Which of the lines below hold the word "controller"? Pull each of them out.

───── EXCERPTED DATA ─────

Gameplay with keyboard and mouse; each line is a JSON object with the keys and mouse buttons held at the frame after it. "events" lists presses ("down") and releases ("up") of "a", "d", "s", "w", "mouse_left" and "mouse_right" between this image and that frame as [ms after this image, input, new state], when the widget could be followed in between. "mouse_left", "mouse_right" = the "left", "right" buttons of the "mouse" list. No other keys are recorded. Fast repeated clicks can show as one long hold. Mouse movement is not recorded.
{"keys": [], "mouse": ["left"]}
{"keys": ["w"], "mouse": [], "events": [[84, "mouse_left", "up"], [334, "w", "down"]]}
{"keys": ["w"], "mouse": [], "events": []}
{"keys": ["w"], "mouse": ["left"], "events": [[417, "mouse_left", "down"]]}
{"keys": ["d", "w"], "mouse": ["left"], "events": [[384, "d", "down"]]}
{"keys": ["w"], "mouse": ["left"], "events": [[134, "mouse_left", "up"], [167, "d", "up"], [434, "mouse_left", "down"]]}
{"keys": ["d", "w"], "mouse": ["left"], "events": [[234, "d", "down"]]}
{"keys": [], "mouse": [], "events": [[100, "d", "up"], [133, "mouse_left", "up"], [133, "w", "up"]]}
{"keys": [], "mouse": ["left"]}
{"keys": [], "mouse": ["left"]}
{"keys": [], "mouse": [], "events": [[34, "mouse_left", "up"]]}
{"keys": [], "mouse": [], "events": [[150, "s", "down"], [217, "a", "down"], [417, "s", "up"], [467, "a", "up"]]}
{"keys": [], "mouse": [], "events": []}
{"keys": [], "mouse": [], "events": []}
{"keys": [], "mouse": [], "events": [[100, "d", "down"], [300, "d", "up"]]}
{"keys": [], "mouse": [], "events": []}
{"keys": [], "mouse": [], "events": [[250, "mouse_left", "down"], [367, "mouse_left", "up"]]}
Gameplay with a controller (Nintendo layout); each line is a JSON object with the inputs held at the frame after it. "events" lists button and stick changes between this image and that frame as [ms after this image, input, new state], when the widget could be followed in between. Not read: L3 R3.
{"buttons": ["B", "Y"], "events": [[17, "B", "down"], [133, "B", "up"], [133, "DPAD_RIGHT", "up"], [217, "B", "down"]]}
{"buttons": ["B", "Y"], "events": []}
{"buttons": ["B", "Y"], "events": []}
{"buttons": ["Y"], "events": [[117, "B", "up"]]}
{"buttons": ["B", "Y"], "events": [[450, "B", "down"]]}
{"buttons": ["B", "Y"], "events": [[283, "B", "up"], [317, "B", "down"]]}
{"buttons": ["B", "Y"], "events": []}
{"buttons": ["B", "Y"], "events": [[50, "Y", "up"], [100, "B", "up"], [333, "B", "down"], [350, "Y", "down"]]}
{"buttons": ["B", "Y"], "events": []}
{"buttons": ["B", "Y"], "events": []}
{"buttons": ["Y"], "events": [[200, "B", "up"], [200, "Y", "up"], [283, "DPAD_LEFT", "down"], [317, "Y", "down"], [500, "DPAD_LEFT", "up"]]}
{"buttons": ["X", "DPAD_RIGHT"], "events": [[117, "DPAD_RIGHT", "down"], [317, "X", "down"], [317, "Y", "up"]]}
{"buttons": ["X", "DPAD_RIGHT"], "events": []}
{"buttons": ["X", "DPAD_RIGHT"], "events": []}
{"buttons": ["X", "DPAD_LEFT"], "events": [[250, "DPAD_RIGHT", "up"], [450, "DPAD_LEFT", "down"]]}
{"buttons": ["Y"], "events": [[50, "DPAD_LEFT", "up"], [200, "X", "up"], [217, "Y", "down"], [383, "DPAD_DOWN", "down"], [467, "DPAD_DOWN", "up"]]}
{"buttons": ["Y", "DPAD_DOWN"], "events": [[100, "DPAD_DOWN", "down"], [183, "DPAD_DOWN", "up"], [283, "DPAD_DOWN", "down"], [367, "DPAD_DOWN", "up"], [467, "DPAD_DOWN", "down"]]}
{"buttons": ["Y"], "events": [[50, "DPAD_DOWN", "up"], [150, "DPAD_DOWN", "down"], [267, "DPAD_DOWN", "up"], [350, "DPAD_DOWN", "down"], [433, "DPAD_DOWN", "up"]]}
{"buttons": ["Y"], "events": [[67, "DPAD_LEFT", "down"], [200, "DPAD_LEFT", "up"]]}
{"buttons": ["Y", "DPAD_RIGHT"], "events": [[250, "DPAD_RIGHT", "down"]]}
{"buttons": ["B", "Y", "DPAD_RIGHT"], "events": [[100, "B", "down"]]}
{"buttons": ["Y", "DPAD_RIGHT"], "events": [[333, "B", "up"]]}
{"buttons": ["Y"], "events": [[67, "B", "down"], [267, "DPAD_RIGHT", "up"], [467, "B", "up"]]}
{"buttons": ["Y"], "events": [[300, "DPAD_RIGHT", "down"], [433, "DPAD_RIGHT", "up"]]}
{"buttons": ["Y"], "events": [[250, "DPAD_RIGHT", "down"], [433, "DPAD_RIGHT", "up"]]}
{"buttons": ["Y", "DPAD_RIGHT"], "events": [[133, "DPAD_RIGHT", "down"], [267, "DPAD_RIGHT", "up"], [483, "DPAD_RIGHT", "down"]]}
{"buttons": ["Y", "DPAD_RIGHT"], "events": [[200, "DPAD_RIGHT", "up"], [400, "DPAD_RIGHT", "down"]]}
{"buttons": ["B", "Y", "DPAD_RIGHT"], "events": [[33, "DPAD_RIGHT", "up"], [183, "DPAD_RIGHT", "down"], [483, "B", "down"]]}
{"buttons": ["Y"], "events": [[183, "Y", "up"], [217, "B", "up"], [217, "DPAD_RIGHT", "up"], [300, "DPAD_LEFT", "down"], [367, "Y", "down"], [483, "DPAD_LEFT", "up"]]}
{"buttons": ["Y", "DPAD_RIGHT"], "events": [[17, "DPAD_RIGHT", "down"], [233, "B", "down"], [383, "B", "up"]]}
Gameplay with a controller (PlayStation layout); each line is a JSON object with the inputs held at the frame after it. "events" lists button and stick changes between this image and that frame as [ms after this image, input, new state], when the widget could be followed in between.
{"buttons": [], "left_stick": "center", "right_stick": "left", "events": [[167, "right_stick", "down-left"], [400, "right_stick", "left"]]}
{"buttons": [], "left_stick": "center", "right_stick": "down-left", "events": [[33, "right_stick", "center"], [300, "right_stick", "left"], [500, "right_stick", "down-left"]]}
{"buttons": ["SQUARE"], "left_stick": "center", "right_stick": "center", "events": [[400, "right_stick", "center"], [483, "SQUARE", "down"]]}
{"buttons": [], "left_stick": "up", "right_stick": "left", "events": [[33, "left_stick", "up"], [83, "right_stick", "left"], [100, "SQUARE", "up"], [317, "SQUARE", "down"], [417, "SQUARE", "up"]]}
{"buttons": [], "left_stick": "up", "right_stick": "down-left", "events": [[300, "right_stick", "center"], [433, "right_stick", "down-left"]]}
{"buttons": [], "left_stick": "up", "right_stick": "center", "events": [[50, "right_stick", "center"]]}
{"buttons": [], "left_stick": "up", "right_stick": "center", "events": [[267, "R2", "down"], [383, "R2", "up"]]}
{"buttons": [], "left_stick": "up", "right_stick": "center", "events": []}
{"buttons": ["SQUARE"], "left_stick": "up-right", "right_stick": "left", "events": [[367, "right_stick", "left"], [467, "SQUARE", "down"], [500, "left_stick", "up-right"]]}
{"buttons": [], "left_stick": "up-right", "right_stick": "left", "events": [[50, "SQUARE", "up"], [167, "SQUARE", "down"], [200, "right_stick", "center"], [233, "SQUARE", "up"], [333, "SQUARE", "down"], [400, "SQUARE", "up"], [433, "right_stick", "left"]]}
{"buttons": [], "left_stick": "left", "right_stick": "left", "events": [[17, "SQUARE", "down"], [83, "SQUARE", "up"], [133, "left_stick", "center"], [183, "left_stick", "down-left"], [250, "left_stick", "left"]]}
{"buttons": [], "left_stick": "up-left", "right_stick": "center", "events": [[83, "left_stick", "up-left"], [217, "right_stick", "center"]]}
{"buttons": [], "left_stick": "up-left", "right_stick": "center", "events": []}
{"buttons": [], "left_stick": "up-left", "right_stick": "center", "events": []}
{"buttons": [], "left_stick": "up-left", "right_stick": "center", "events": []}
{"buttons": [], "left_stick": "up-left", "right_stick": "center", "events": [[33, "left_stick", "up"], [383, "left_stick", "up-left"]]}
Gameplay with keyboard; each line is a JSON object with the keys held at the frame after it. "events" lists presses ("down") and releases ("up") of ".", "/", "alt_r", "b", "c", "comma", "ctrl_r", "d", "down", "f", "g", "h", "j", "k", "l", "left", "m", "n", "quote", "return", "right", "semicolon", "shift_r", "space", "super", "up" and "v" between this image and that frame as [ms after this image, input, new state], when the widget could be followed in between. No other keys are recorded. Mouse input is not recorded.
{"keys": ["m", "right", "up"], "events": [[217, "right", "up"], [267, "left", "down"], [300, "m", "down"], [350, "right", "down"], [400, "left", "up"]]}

─────

# EXERCISE SOLUTION
Gameplay with a controller (Nintendo layout); each line is a JSON object with the inputs held at the frame after it. "events" lists button and stick changes between this image and that frame as [ms after this image, input, new state], when the widget could be followed in between. Not read: L3 R3.
Gameplay with a controller (PlayStation layout); each line is a JSON object with the inputs held at the frame after it. "events" lists button and stick changes between this image and that frame as [ms after this image, input, new state], when the widget could be followed in between.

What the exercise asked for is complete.